• [EXTRAIT DE PAGE]:

══════

Shawcross ou l'itinéraire d'un monstre


Par Éric de Saint Angel, in TéléObs, no 1771, 15-21 octobre 1998, à propos du magazine TV États d’urgence, France 3, « Tueurs en série : la traque infernale ».


D'un psychopathe, coupable du meurtre de onze femmes et deux enfants.

[...] Vingt-trois ans d'incarcération l'ont vieilli avant l'âge et son obésité n'arrange pas les choses. Il se présente d'une voix lente, parfaitement contrôlée : « Je me nomme Arthur John Shawcross... Je mesure 1,85 mètre et je pèse 130 kilos... Je suis né le 6 juin 1945 à Callary, une petite ville du Maine. J'ai tué 11 prostituées et je suis condamné à 250 ans de prison pour cette série de meurtres. »
Nous nous trouvons dans le quartier de haute surveillance d'une prison de l'État de New York. Le détenu est seul dans sa cellule depuis qu'il a menacé de tuer son colocataire. Il suit un traitement psychiatrique et chimique mais il est parfaitement en état de répondre aux questions. [...]
D'un ton sans émotion, Shawcross évoque des souvenirs d'une autre espèce : « Nous nous sommes déshabillés... Le moteur tournait, le chauffage marchait, les sièges étaient rabattus... On a commencé... Vous voyez ce que je veux dire... Et soudain elle m'a mordu ! » Quelques minutes plus tard, ce 15 mars 1988, il étranglait la première des onze prostituées.

══════

• [ENREGISTREMENTS FOURNIS]:
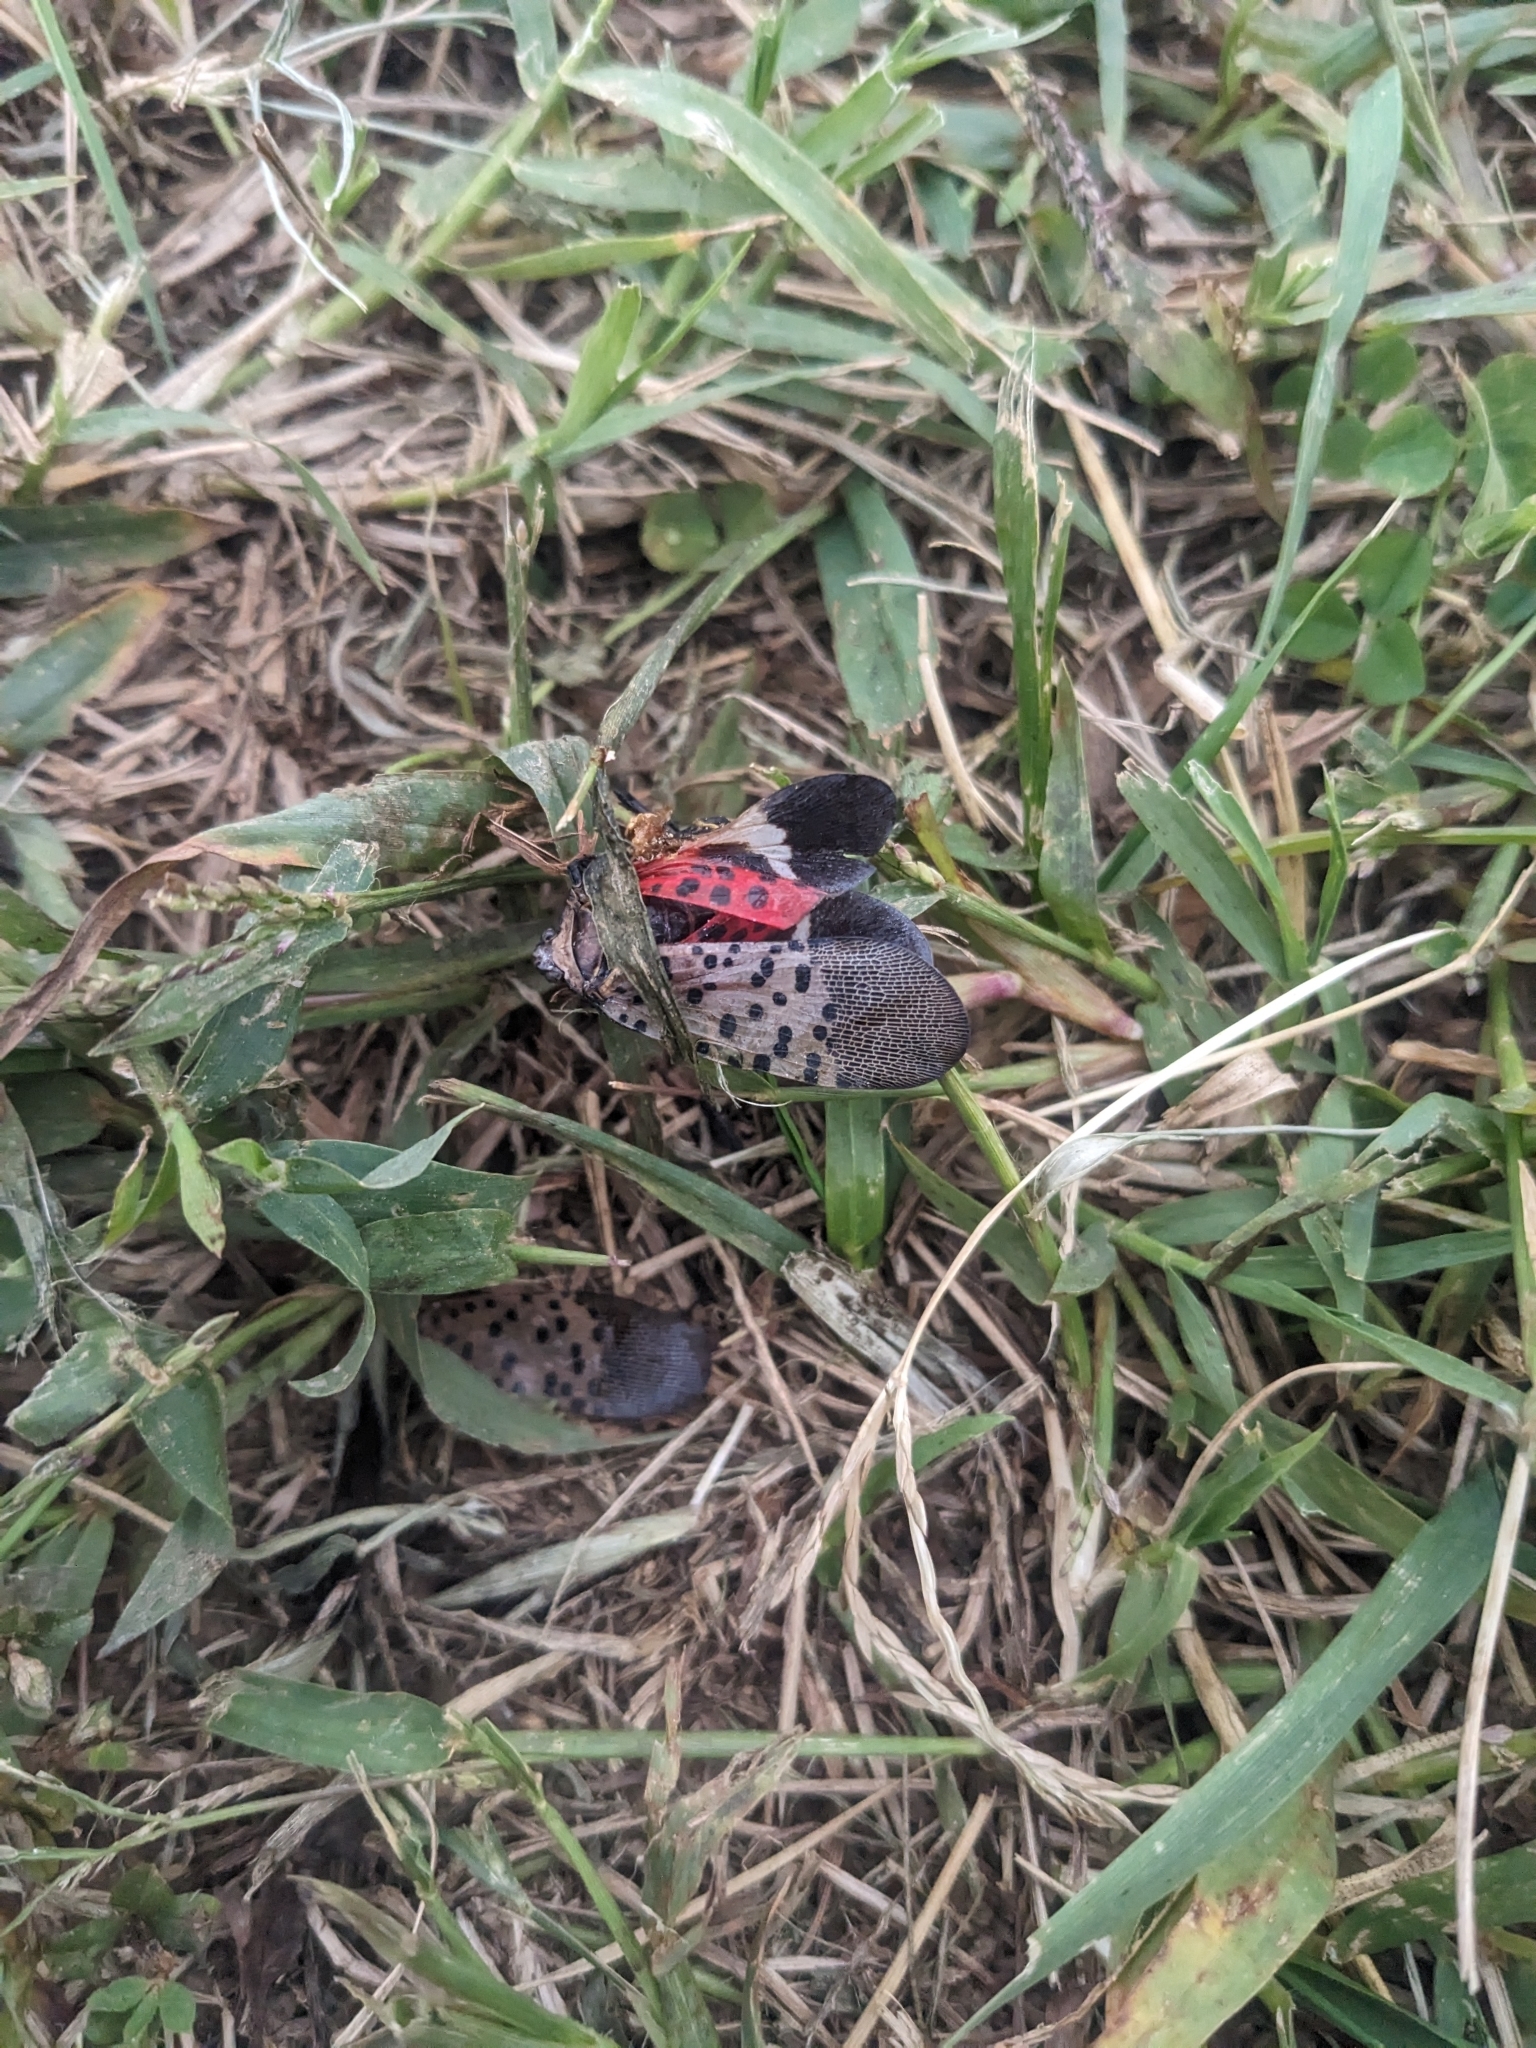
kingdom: Animalia
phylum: Arthropoda
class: Insecta
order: Hemiptera
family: Fulgoridae
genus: Lycorma
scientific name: Lycorma delicatula
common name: Spotted lanternfly
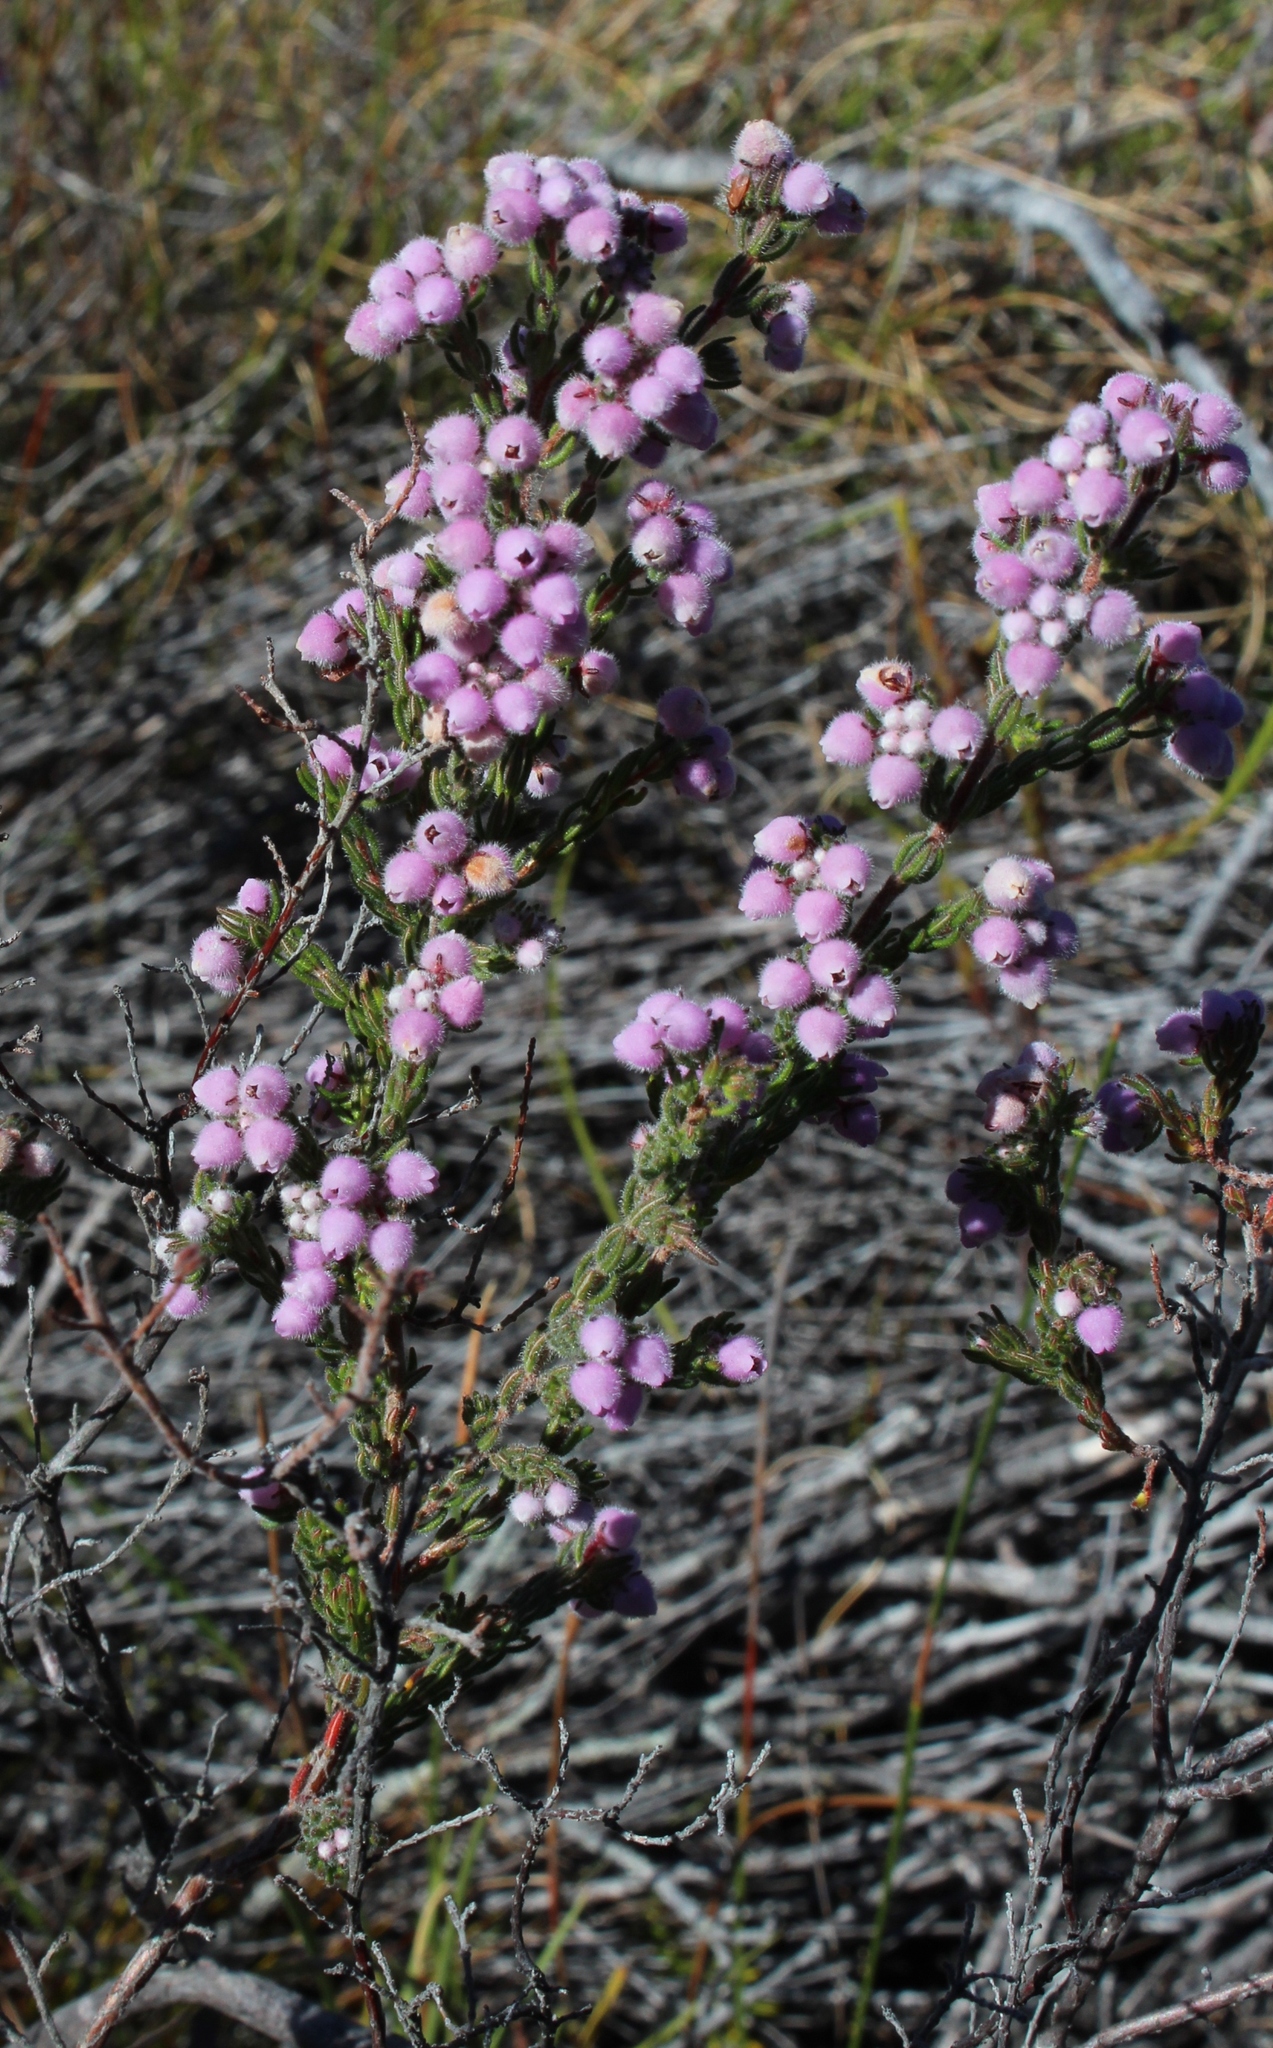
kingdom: Plantae
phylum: Tracheophyta
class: Magnoliopsida
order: Ericales
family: Ericaceae
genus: Erica
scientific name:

══════

• [VOS TÂCHES]:
1: Relevez toutes les dates complètes, avec jour, mois et année, qui figurent dans l'extrait.
2: D'après l'extrait, pour quelle raison le détenu se trouve-t-il seul dans sa cellule ?
Les enregistrements ne sont d'aucune utilité pour ce travail.

• [RÉPONSES]:
1: 15-21 octobre 1998 ; 6 juin 1945 ; 15 mars 1988

2: Il a menacé de tuer son colocataire.